Minister without portfolio
- In office March 14, 2002 – September 20, 2002
- President: Jean-Bertrand Aristide
- Prime Minister: Yvon Neptune
- Succeeded by: Robert Ulysse

Minister of Planning and External Cooperation
- In office March 2, 2001 – January 21, 2002
- President: Jean-Bertrand Aristide
- Prime Minister: Jean Marie Chérestal
- Preceded by: Anthony Dessources
- Succeeded by: Paul Duret

President of Haiti
- Provisional
- In office June 19, 1992 – June 15, 1993
- Prime Minister: Himself
- Preceded by: Joseph Nérette
- Succeeded by: Jean-Bertrand Aristide

4th Prime Minister of Haiti
- In office June 19, 1992 – August 30, 1993
- President: Himself
- Preceded by: Jean-Jacques Honorat
- Succeeded by: Robert Malval

Minister of Finance and Economy
- In office February 3, 1982 – July 12, 1982
- President: Jean-Claude Duvalier
- Preceded by: Emmanuel Bros
- Succeeded by: Frantz Merceron

Personal details
- Born: March 6, 1932 Saint-Marc, Haiti
- Died: June 16, 2010 (aged 78) Port-au-Prince, Haiti
- Party: National Unity Party (1957-1986) Mouvement for the Instauration of Democracy in Haiti (MIDH)
- Spouse: Marie-Yolaine Sam
- Profession: Lawyer

= Marc Bazin =

Haitian politician (1932–2010)

Marc Louis Bazin (/fr/; March 6, 1932 – June 16, 2010) was a World Bank official, former United Nations functionary, and Haitian Minister of Finance and Economy under the dictatorship of Jean-Claude Duvalier. He was the prime minister of Haiti, appointed on June 4, 1992, by the military government that had seized power on September 30, 1991.

== Life ==
Born in Saint-Marc, his father, Louis Bazin, was a member of the elite in Artibonite. He studied law and economics at the Solvay Institute in Brussels and later worked as an economist for the World Bank from 1972 to 1976. Bazin served as Minister of Finance and Economy for six months in 1982.

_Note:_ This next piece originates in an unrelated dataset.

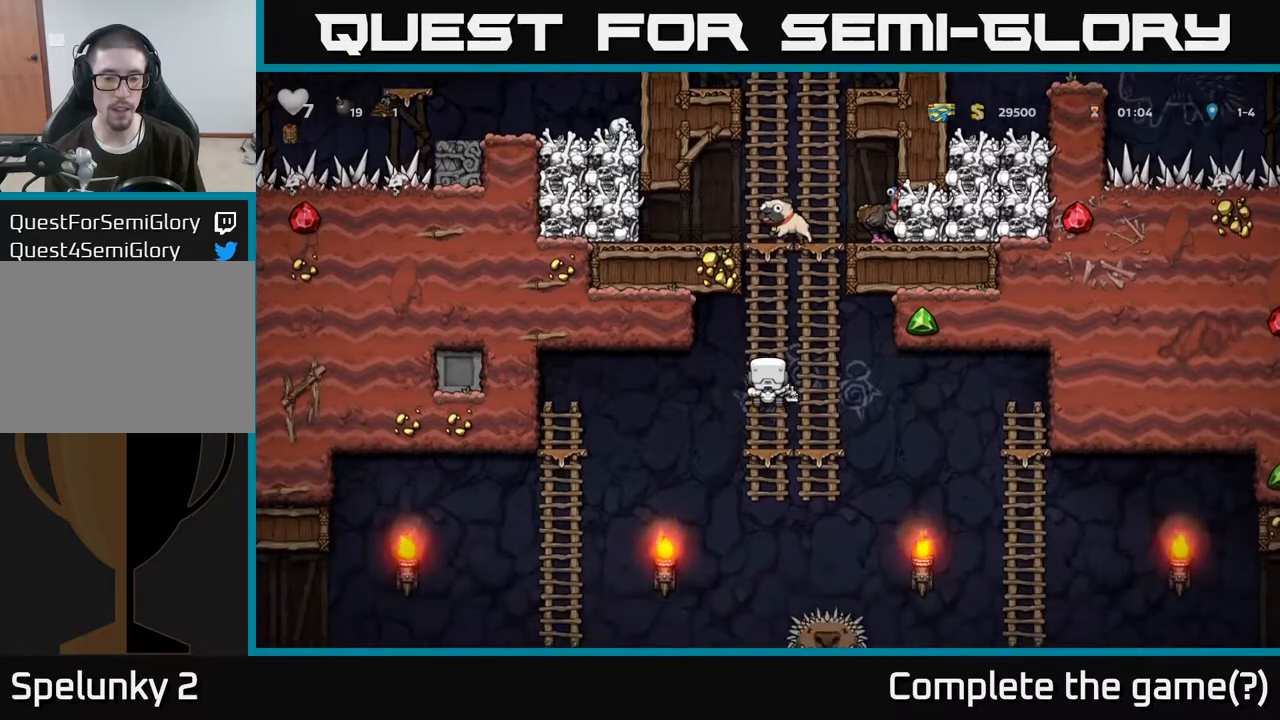
{"buttons": [], "left_stick": "center", "right_stick": "center", "events": [[367, "left_stick", "center"]]}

He was considered to be the favorite Haitian presidential candidate of the George H. W. Bush administration and the bourgeois population of Haiti. When the country could no longer last in foreign relations as a military dictatorship and had to open the government up to free elections in 1990, Bazin was seen as a front runner if the elections were to happen before the Left in Haiti had time to reorganize.

Ultimately, Bazin received 14% of the vote, Jean-Bertrand Aristide winning the Haitian general election, 1990 –1991, with 67%. After nine months, Aristide was deposed by a military coup. In June 1992, the army appointed Bazin as acting president. Washington's initial response was that he held the post illegally, but they soon warmed up to him and pressed Aristide to negotiate with the military and Bazin. With the change in administrations from Bush to Clinton, the policy changed. He resigned on June 8, 1993.

Bazin was also a fervent political opponent of Aristide, and ran in the 2006 election for the presidency of Haiti, but was reported to have received only about 0.68% of the vote in the 35-candidate race.

Bazin died of prostate cancer at his home in Pétion-Ville, Port-au-Prince, on 16 June 2010.